Google Spain is ultimately pushed in the direction of dignitary privacy because it is well understood how the requirements of dignitary privacy may be reconciled with the requirements of public discourse. Although the normative logic of dignitary privacy may be in tension with freedom of expression, it is not, like the instrumental logic of data privacy, incompatible with freedom of expression. Insofar as freedom of expression is valued because it fosters democratic self-government, public discourse cannot serve as an effective instrument of self-governance without a modicum of civility. Yet the Google Spain decision recognizes dignitary privacy only in a rudimentary and unsatisfactory way. It inadequately theorizes both the harms potentially caused by Google links, and the contributions made by such links to public discourse. If it had more clearly focused on the requirements of dignitary privacy, moreover, Google Spain could not so sharply have distinguished Google from the underlying websites to which Google links refer.

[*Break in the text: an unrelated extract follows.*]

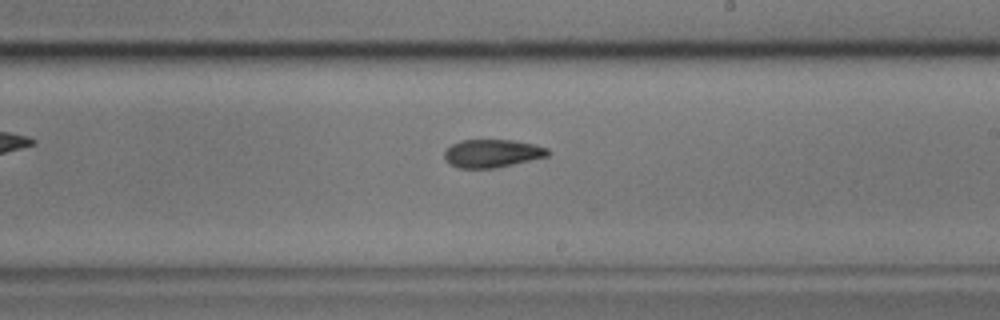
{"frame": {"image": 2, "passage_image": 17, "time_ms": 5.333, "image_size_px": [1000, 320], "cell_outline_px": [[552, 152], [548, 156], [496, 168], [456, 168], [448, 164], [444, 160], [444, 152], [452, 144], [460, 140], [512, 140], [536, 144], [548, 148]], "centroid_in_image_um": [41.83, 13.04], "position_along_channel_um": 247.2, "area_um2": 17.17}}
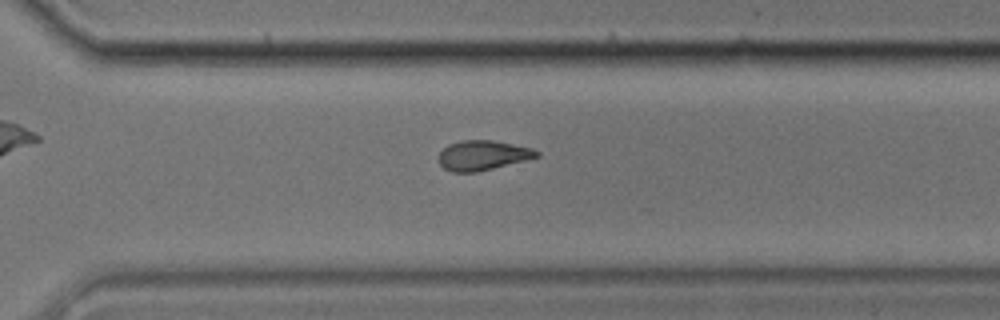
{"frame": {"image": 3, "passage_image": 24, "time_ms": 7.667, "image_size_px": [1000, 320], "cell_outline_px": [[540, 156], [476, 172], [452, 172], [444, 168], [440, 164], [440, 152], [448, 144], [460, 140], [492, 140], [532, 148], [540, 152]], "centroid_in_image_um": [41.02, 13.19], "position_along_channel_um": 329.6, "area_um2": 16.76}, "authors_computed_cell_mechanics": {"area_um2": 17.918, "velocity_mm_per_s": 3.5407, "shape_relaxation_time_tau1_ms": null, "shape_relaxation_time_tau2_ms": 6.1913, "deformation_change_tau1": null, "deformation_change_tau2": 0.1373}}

Google Spain would not have been able blithely to outsource the enforcement of the right to be forgotten to a private corporation like Google.
Robert Post is a Sterling Professor of Law at Yale Law School, and served as the School's 16th dean, from 2009 until 2017. Before coming to Yale, he taught at the University of California at Berkeley School of Law. Post’s subject areas are constitutional law, First Amendment, legal history, and equal protection. He has written and edited numerous books, including Citizens Divided: A Constitutional Theory of Campaign Finance Reform (2014), which was originally delivered as the Tanner Lectures at Harvard in 2013. Other books include, Democracy, Expertise, Academic Freedom: A First Amendment Jurisprudence for the Modern State (2012); For the Common Good: Principles of American Academic Freedom (with Matthew M. Finkin, 2009); Prejudicial Appearances: The Logic of American Antidiscrimination Law (with K. Anthony Appiah, Judith Butler, Thomas C. Grey & Reva Siegel, 2001); and Constitutional Domains: Democracy, Community, Management (1995).
He publishes regularly in legal journals and other publications; recent articles and chapters include “Theorizing Disagreement: Reconceiving the Relationship Between Law and Politics” (California Law Review, 2010); “Constructing the European Polity: ERTA and the Open Skies Judgments” in The Past and Future of EU Law: The Classics of EU Law Revisited on the 50th Anniversary of the Rome Treaty (Miguel Poiares Maduro & Loïc Azuolai eds., 2010); “Roe Rage: Democratic Constitutionalism and Backlash” (with Reva Siegel, Harvard Civil-Rights Civil-Liberties Law Review, 2007); “Federalism, Positive Law, and the Emergence of the American Administrative State: Prohibition in the Taft Court Era” (William & Mary Law Review, 2006); “Foreword: Fashioning the Legal Constitution: Culture, Courts, and Law” (Harvard Law Review, 2003); and “Subsidized Speech” (Yale Law Journal, 1996). He is a member of the American Philosophical Society and the American Law Institute and a fellow of the American Academy of Arts and Sciences. He is a former member of the Board of Directors of the American Constitution Society.